Here's an excerpt from Pitchfork's review:
"I don't quite understand what Longstreth is going for with the song's whale-plea mantra, but when it sounds like this-- so gigantic, so effortless, so unbelievably catchy-- I could really give a fuck. It's pure bliss, tension that results in glorious release."
Richard: "This review almost comes right and out and says that these critics are literally beating off to their favorite hipster bands. Of course, we've known that for some time."
Chip: "When I want to beat off to a record, I'll stick with something sexy, thank you very much. Maybe Al Green. Or the Jonas Brothers."
Since it first appeared, KC's upscale Power and Light District has been plagued with charges of racial profiling due to their dress codes which prohibit baggy clothing and other potentially "gang-related" accessories (local liberals have nicknamed the venue the "Power of White" district). This past Saturday, an event occurred which has truly fanned the flames: DJ Jazzy Jeff's set was mysteriously cut short fifteen minutes in and he was escorted from the stage. His claim: the officials didn't want him to spin rap. The venue's claim: Jeff's sound guys refused to conform to the proper levels and were about to blow the system. Mounting evidence suggests that the event is not as racially motivated as it first appeared, but it has produced a wealth of on-line commentary that's sparking a much-needed debate about racism in the KC area. A blog has even sprung up that is solely dedicated to the issue: www.fuckpowerandlight.blogspot.com/ It's written by a "white dude with a job that's never been to the P & L and isn't planning to."

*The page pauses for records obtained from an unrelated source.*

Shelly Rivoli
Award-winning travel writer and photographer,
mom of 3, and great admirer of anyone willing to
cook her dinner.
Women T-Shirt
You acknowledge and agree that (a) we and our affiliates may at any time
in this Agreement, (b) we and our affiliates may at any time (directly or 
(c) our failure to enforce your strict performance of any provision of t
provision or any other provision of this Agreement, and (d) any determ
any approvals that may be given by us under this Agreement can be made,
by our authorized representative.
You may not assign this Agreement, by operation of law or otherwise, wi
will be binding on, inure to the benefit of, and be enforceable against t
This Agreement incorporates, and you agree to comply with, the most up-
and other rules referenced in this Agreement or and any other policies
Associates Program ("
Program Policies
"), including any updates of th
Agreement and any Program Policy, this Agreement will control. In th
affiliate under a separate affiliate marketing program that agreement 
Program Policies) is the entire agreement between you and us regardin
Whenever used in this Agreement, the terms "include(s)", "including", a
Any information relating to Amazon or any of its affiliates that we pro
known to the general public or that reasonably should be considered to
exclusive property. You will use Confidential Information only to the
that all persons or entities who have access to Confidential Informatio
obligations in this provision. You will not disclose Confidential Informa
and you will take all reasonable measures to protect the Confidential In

Hip-hop websites are also abuzz. Here's a comment from someone called E-Rhymes:
"First of all BITCHES, Kansas City is the home of TECH N9NE!!!!! Nuff said! We are HIP-HOP!!!! What kills me is the racism that exists in these venues like THE POWER AND WHITE DISTRICT! Its bullshit! DJ Jazzy Jeff should never have been treated like that but thats the cards that these racist muthafuckas is dealing out in KCMO. I love my city and I wont let you bitch ass internet thugs blasphemy the 816 aka Killa City. Real talk. We the next to blow and on the real we already have! Tech N9ne is THE #1 INDEPENDENT ARTIST! And we got more to come from Heet Mob to Mon-E-G we are HIP-HOP! E.RHYMES KC REPRESENTER IM OUT....."
Gfadfb has experienced the profiling firsthand:
"i fuck with the power and light heavy and its not a club its a big ass mall like place with resturants and clubs in it its very nice but they have been racist from jump i get VIP at the nicest club there all the time and me and my crew dress right for it every time and 6 or 7 outta 10 times they say we aint dressed right but theres so many ways to get in that we always make it in and i drop $800 or more every night i do it there so they need to stop hatin..."
What do the boys think?
Chip: "The problem is that the district sends mixed-messages: we do want a diverse crowd; we don't want a diverse crowd. Make up your mind! Forttt Scottt handles this problem by being completely upfront about it: we make it very clear, often through violence, that there are certain places that the blacks and the gays and the Mexicans simply shouldn't go."
Richard: "Perhaps they simply kicked him off because he sucks so much without the Fresh Prince."
During this time of year in Larryville, there's a good chance your favorite programs are going to be interrupted due to important weather alerts. On a recent LJ-World talkback, the following drinking game was proposed to help viewers stay entertained and drunk during meteorologist Katie Horner's frequent interruptions. We reprint it here with no further commentary simply because we find it funny (and potentially very useful!):
The Katie Horner Drinking Game:
Sometimes you need a drink to get through nights like these. The tornadoes! The hail! The ego!
If Katie's wearing jeans, it's clearly casual day. All players must be in their underwear.
If Katie mentions a watch or a warning of any type, hold tight to your drink and sip nervously.
If Katie tells you it's hailing in you area, run outside to freshen the ice in your cup.
If Katie speaks directly to your children, give them a heavy dose of cough syrup. (If you don't have kids, drink it yourself.)
If Katie says "Tonganoxie," everyone passes their drink to the person on the right and chugs.
If Katie says "Take cover," top off your drink. It's gonna be a long night.
If Katie talks about being scared for you life, chug.
If Katie asks the audience to email her rainfall totals or storm damage reports, take a crazy party pic and send it to her.
If Katie references Newschopper 5, take 5 gulps.
If Katie announces a tornado warning, fire up the blender and make some pina coladas.
If Katie talks about Doppler coupling, make out with the person to your left.
If Katie walks off screen, take a long, steady chug until she returns.
If Katie talks about peace of mind, drink.
If Katie tells you you're in the clear, the game ends.
If a tornado actually hits your house, move the party to KCTV5 and get Katie drunk with you!